Here, the low-renewable cost scenario is based on NREL's Annual Technology Baseline costs from 2016, where solar capital costs are roughly 50% lower than onshore wind after 2030.

9

Note that several models include new investments in nuclear capacity and uprates for existing plants (both endogenous and exogenous) in the reference, which are reflected in Fig. 6. Since the study was conducted in late 2016, several companies have announced plans to stop or forego new construction.

10

Economy-wide CO2 pricing has countervailing impacts on electricity load growth due to induced energy efficiency (which ceteris paribus lowers demand) and electrification of end uses (which increases demand).

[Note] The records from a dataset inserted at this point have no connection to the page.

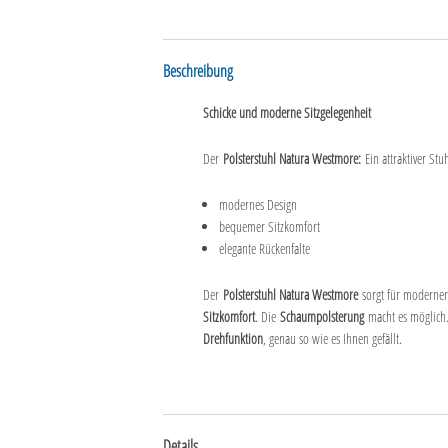
Beschreibung
Schicke und moderne Sitzgelegenheit
Der
Polsterstuhl Natura Westmore:
Ein attraktiver Stu
modernes Design
bequemer Sitzkomfort
elegante Rückenfalte
Der
Polsterstuhl Natura Westmore
sorgt für modernen
Sitzkomfort
. Die
Schaumpolsterung
macht es möglich. 
Drehfunktion
, genau so wie es Ihnen gefällt.
Details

The total impact on load is ambiguous and depends on factors like the policy design, overall stringency, and technological assumptions (Clarke et al., 2014; Fawcett et al., 2014).

11

Emissions calculations include electric sector emissions only and do not account for emissions changes in other sectors, including upstream emissions in fuel production. Also, regional variation in investments and dispatch lead to important differences in reference emissions.

12

On June 1, 2017, the President of the United States announced that the country “will withdraw from the Paris climate accord… but begin negotiations to reenter either the Paris Accord or a really entirely new transaction…” The scenarios in this paper examine greenhouse gas emissions from the electricity sector and place those emissions in context by comparing them to the range of emissions that would have been required under the original U.S. NDC submission. Although the original intent of this analysis was to inform policymakers efforts to meet the U.S. NDC goal, the analysis is equally informative for policymakers' efforts to reach any future mitigation targets.

13

The notable exception is for the mass-based cap scenario, where cumulative emissions targets are specified as part of the scenario construction. Emissions in 2030 above (below) the cap indicate borrowing (banking) of emissions allowances to lower compliance costs through temporal (“when”) flexibility (Bistline and de la Chesnaye, 2018). Fig. 22 in Appendix B shows how these cap scenarios employ banking across most models and scenarios.

14

Note that the scenarios depicted in Fig. 12 use different initial CO2 taxes and escalation rates, as discussed in Table 2.

15

Total electric sector costs include capital, fuel, operations, and maintenance expenditures. Note how these values represent a small component of total costs for models with energy system or economy-wide scopes. Using an aggregated NPV-based metric removes the time component of calculations and helps to standardize outputs across models with different time horizons.

16

It should be noted that these social costs are accompanied by social benefits, principally in the form of reduced climate damages from CO2 and in improved welfare from reductions in conventional air pollution (e.g., SO2 and NOx). As noted above, short-term health benefits are often similar in magnitude to, and often greater than, the near-term abatement costs.

17

Note that Rose et al. (2014) identify consistency, comparability, and uncertainty issues with the IWG approach utilizing three models. NAS (2017) also found the multi-model approach problematic and recommended an alternative framework. The IWG values were withdrawn from federal regulatory use and replaced with alternative guidance for monetizing changes in greenhouse gases through the Executive Order “Promoting Energy Independence and Economic Growth” on March 28, 2017.